Zu prüfender Text -
☆ ☆ ☆ ☆ ☆

Es ist spät, wir haben den teuren Wein getrunken (ein guter Griff vor Jahren, als er noch weniger als 30 Mark kostete), wir haben das Essen und die Gespräche genossen, und nun sitzen wir noch ein wenig beisammen, die Freundin in dem Day-and-Night Pullover in schwarz, Glitzerseite nach außen, ich in meiner Wolljacke von Cristaseya, flaschengrün.

Abb: Cardigan Cristaseya, grün, XS, S, M, L ( € 980), Gürtel Quallen, handbemalt (€398)

Mein Teil ist teuer, sehr teuer, Cashmere-Wolle, beinahe 1.000 Euro, ein Investment for a Life-Time, wie ich ihr kurz und trocken erkläre. Nein, für so viel Geld hätte sie gern schon etwas Glamouröseres, und damit macht sie eine ausladenden Bewegung, was so viel bedeutet wie: Unmengen von Stoff, weite Ärmel, Glitzer und gebauschte Seide.

☆ ☆ ☆ ☆ ☆

Aufgabe 1 - Wie viel kostete der Wein laut dem Text über die Wolljacke vor Jahren?
Aufgabe 2 - Gib den Abschnitt aus dem Text über die Wolljacke wortgetreu wieder, und zwar zwischen „Es ist spät, wir“ und „und gebauschte Seide.“ einschließlich.

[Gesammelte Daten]
☆ ☆ ☆ ☆ ☆

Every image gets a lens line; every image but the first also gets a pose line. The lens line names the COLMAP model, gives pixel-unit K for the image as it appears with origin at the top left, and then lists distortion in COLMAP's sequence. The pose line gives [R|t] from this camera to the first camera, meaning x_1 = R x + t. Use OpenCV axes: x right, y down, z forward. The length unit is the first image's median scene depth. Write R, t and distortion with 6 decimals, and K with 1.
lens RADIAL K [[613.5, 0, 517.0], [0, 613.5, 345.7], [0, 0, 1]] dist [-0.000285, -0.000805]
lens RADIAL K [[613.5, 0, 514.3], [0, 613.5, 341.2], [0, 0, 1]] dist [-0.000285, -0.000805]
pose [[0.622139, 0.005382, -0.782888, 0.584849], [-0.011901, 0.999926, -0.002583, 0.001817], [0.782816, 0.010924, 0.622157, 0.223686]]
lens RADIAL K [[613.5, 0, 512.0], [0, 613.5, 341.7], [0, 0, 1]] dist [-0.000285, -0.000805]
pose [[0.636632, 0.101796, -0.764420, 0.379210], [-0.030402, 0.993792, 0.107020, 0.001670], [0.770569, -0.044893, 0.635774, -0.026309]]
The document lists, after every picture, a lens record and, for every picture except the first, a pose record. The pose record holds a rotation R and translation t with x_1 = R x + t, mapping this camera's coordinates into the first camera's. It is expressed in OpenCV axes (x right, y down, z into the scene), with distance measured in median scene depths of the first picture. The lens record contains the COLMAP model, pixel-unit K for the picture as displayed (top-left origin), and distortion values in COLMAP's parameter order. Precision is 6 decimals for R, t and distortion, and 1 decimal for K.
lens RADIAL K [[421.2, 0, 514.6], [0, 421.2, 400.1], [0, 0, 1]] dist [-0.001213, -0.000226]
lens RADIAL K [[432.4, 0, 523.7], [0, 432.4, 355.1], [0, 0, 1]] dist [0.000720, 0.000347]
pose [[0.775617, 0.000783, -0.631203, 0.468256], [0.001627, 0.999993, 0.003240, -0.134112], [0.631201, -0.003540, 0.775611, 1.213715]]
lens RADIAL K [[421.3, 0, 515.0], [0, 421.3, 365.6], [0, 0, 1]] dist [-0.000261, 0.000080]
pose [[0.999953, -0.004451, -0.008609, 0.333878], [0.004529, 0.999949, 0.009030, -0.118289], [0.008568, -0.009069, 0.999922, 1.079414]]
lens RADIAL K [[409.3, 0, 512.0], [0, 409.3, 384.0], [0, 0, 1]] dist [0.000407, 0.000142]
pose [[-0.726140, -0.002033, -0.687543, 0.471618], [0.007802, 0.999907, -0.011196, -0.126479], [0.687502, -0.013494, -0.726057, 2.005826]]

☆ ☆ ☆ ☆ ☆

Lösung 1 - Weniger als 30 Mark.

Lösung 2 -
Es ist spät, wir haben den teuren Wein getrunken (ein guter Griff vor Jahren, als er noch weniger als 30 Mark kostete), wir haben das Essen und die Gespräche genossen, und nun sitzen wir noch ein wenig beisammen, die Freundin in dem Day-and-Night Pullover in schwarz, Glitzerseite nach außen, ich in meiner Wolljacke von Cristaseya, flaschengrün.

Abb: Cardigan Cristaseya, grün, XS, S, M, L ( € 980), Gürtel Quallen, handbemalt (€398)

Mein Teil ist teuer, sehr teuer, Cashmere-Wolle, beinahe 1.000 Euro, ein Investment for a Life-Time, wie ich ihr kurz und trocken erkläre. Nein, für so viel Geld hätte sie gern schon etwas Glamouröseres, und damit macht sie eine ausladenden Bewegung, was so viel bedeutet wie: Unmengen von Stoff, weite Ärmel, Glitzer und gebauschte Seide.